Having postulated Darwinian evolution, the improbability of birds hasn’t gone away; we’ve merely switched focus to the improbability of the process that produced birds. Instead of having to explain the configuration of a bird, we have to explain the configuration of a bird-making process.
This example leaves it unclear what the “process” is. The reader may be tempted to conclude that it is the process that models an evolving population. And then the reader may think that if this evolutionary process succeeds in improving fitness, that some outside force is needed to set up the process so that it succeeds. But for their theorem to apply, the processes considered must include processes that make no sense as models of evolution. Processes that wander around among genotypes randomly, without being more likely to come up with higher fitnesses. Even processes that prefer to find genotypes with lower fitnesses. All of those are among the processes that must be eliminated before we get to processes in which genotypes have fitnesses, and those fitnesses affect the outcome of evolution.

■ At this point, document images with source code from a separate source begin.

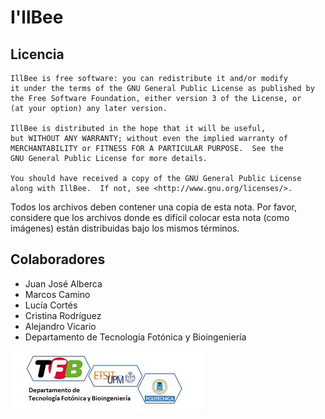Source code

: # I'llBee


## Licencia
```
IllBee is free software: you can redistribute it and/or modify
it under the terms of the GNU General Public License as published by
the Free Software Foundation, either version 3 of the License, or
(at your option) any later version.

IllBee is distributed in the hope that it will be useful,
but WITHOUT ANY WARRANTY; without even the implied warranty of
MERCHANTABILITY or FITNESS FOR A PARTICULAR PURPOSE.  See the
GNU General Public License for more details.

You should have received a copy of the GNU General Public License
along with IllBee.  If not, see <http://www.gnu.org/licenses/>.
```

Todos los archivos deben contener una copia de esta nota. Por favor, considere que los archivos donde es difícil colocar esta nota (como imágenes) están distribuidas bajo los mismos términos.

## Colaboradores
 - Juan José Alberca
 - Marcos Camino
 - Lucía Cortés
 - Cristina Rodríguez
 - Alejandro Vicario
 - Departamento de Tecnología Fotónica y Bioingeniería


![alt text](footer.jpg)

But after narrowing the searches down to those that have organisms with fitnesses, the probability of success is much improved. And no designer needs to intervene to get that improvement.
All that occurs even when the fitness surfaces are extremely rough, with nearby genotypes having wildly different fitness. But the laws of physics strongly suggest that fitness surfaces will be much smoother than that. That smoothness is a further reason for evolutionary processes to succeed far better than blind searches.

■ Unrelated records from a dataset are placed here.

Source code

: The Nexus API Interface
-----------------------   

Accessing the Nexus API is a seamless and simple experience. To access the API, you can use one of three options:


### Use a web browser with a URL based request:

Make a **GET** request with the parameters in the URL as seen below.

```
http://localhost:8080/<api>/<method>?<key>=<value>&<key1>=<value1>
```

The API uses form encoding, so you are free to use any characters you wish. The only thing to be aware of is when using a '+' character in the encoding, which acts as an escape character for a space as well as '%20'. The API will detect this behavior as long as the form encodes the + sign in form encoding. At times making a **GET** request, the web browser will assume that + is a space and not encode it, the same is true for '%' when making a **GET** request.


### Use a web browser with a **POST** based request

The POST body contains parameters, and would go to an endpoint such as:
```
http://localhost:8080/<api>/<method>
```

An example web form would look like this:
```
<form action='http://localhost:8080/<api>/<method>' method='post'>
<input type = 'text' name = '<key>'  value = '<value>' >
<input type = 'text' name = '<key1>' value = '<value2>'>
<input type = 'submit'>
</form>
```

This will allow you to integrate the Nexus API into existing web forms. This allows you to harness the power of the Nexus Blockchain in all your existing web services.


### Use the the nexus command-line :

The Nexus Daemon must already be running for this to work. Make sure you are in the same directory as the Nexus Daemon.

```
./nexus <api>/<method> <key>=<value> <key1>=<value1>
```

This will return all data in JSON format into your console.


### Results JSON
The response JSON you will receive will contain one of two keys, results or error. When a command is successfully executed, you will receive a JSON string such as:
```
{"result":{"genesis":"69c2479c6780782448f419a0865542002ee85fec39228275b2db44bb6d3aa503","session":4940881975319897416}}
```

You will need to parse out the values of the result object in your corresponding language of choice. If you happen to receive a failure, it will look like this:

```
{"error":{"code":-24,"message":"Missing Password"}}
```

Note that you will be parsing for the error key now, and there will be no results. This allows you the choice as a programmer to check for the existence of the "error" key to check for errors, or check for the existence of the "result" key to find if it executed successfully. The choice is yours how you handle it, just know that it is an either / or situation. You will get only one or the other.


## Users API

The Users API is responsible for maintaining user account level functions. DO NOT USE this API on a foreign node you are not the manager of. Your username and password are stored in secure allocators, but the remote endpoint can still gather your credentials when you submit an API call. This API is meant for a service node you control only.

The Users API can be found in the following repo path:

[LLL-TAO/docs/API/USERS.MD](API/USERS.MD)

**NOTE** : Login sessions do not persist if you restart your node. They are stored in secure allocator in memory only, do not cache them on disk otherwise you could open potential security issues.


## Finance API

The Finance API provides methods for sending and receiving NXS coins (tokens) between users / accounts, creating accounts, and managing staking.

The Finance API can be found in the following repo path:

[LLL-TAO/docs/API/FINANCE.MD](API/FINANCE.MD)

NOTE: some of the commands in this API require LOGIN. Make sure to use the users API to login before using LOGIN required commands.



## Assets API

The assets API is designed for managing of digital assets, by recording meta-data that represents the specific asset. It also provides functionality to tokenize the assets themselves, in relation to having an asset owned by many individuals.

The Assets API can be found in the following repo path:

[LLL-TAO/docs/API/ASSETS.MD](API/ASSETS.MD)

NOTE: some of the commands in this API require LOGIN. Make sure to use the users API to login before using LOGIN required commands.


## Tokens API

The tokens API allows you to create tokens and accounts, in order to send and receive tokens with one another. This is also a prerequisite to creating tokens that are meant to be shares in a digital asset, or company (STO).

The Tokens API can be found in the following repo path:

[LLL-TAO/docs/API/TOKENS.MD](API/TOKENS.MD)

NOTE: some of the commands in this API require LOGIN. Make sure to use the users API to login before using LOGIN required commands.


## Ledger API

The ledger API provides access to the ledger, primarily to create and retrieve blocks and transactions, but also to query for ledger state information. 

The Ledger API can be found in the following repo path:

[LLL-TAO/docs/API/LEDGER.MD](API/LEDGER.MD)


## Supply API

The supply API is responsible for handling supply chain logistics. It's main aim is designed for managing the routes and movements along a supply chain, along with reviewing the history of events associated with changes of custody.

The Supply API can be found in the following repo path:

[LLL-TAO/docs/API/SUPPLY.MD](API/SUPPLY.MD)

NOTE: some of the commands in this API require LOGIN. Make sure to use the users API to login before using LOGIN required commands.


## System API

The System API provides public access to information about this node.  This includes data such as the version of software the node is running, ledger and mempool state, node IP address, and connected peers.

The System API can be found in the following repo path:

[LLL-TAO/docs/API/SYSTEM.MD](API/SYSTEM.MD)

In his reply, Ewert invokes the smoothness of the fitness landscape, and considers the smoothness to result from “laws or self-organization”

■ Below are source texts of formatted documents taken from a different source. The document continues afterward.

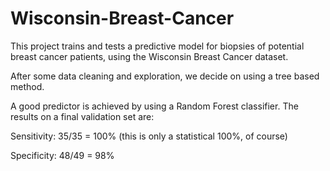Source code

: # Wisconsin-Breast-Cancer
This project trains and tests a predictive model for biopsies of potential breast cancer patients, using the Wisconsin Breast Cancer dataset.

After some data cleaning and exploration, we decide on using a tree based method.

A good predictor is achieved by using a Random Forest classifier. The results on a final validation set are:

Sensitivity: 35/35 = 100% (this is only a statistical 100%, of course)

Specificity: 48/49 = 98%
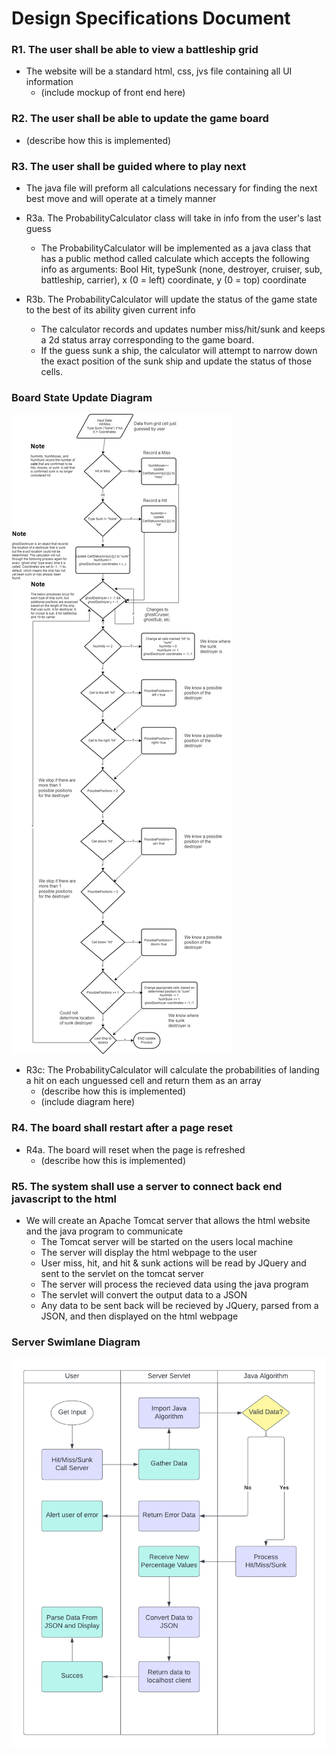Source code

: # Design Specifications Document

### R1. The user shall be able to view a battleship grid

* The website will be a standard html, css, jvs file containing all UI information
	- (include mockup of front end here)

### R2. The user shall be able to update the game board

- (describe how this is implemented)

### R3. The user shall be guided where to play next

- The java file will preform all calculations necessary for finding the next best move and will operate at a timely manner

* R3a. The ProbabilityCalculator class will take in info from the user's last guess
	- The ProbabilityCalculator will be implemented as a java class that has a public method called calculate which accepts the following info as arguments: Bool Hit, typeSunk (none, destroyer, cruiser, sub, battleship, carrier), x (0 = left) coordinate, y (0 = top) coordinate

* R3b. The ProbabilityCalculator will update the status of the game state to the best of its ability given current info
	- The calculator records and updates number miss/hit/sunk and keeps a 2d status array corresponding to the game board.
	- If the guess sunk a ship, the calculator will attempt to narrow down the exact position of the sunk ship and update the status of those cells.

### Board State Update Diagram
![Update Game State Diagram](/DocumentationAndImages/Images/updateGameState.png)

* R3c: The ProbabilityCalculator will calculate the probabilities of landing a hit on each unguessed cell and return them as an array
  	- (describe how this is implemented)
  	- (include diagram here)

	


### R4. The board shall restart after a page reset

* R4a. The board will reset when the page is refreshed
	- (describe how this is implemented)

### R5. The system shall use a server to connect back end javascript to the html

* We will create an Apache Tomcat server that allows the html website and the java program to communicate
	- The Tomcat server will be started on the users local machine
	- The server will display the html webpage to the user
	- User miss, hit, and hit & sunk actions will be read by JQuery and sent to the servlet on the tomcat server
	- The server will process the recieved data using the java program
	- The servlet will convert the output data to a JSON
	- Any data to be sent back will be recieved by JQuery, parsed from a JSON, and then displayed on the html webpage

### Server Swimlane Diagram

![Server Diagram](Images/DesignDiagram.png)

It is not sufficient to invoke the three-fold incantation of selection, replication, and mutation. You must also assume a suitable fitness landscape. You have to appeal to something beyond Darwinism, such as laws or self-organization, to account for a useful fitness landscape.
He does not seem to realize that those “laws” might simply be the laws of physics, and that the “self-organization” can simply be self-reproduction, something that all organisms do.
By simply declaring that we do not disagree with their mathematics, Ewert is avoiding the issue of what flows from those theorems. In their subsequent statements, Dembski, Ewert, and Marks have made clear that they regard those theorems as evidence for Design.
It is clear from these examples that Dembski and Ewert mean their theorems to be read as evidence for an Intelligent Designer either frontloading the evolutionary process, or for an Intelligent Designer intervening in it. But Tom English and I have shown that their Active Information can come about without that. It can come about simply by having a reproducing organism which has different genotypes, which have different phenotypes, and these have different fitnesses. And further Active Information can also come about by the predisposition of the laws of physics to bring about fitness surfaces smoother than “white noise” fitness surfaces.
Could that Active Information be enough to explain the evolution of, say, a bird? Do they have some argument that further “configuration of a bird-making process” is needed beyond that? There is actually nothing in their argument that requires that there be further Intelligent Design.
This is bad news for the implications that they have drawn from their theorems.
To say that is to disagree fundamentally with Dembski, Ewert, and Marks, however little we have questioned the validity of their theorems.
As usual, I will “pa-troll” this thread aggressively and send off-topic comments by our usual trolls (and replies to those comments) to the Bathroom Wall.